— GOAL OF THE EXERCISE —
Every record must be output verbatim in the reply.
── THE DATA ──
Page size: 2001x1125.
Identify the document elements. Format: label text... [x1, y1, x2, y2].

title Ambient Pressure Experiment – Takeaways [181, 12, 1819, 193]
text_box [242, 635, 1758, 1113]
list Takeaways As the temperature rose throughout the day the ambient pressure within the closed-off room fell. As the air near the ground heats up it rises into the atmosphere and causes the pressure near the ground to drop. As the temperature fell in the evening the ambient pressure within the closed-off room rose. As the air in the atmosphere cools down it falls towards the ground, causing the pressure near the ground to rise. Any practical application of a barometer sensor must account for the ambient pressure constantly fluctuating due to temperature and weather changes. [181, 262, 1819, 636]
───
— EXERCISE ANSWER —
Page size: 2001x1125.
Identify the document elements. Format: label text... [x1, y1, x2, y2].

title Ambient Pressure Experiment – Takeaways [181, 12, 1819, 193]
text_box [242, 635, 1758, 1113]
list Takeaways As the temperature rose throughout the day the ambient pressure within the closed-off room fell. As the air near the ground heats up it rises into the atmosphere and causes the pressure near the ground to drop. As the temperature fell in the evening the ambient pressure within the closed-off room rose. As the air in the atmosphere cools down it falls towards the ground, causing the pressure near the ground to rise. Any practical application of a barometer sensor must account for the ambient pressure constantly fluctuating due to temperature and weather changes. [181, 262, 1819, 636]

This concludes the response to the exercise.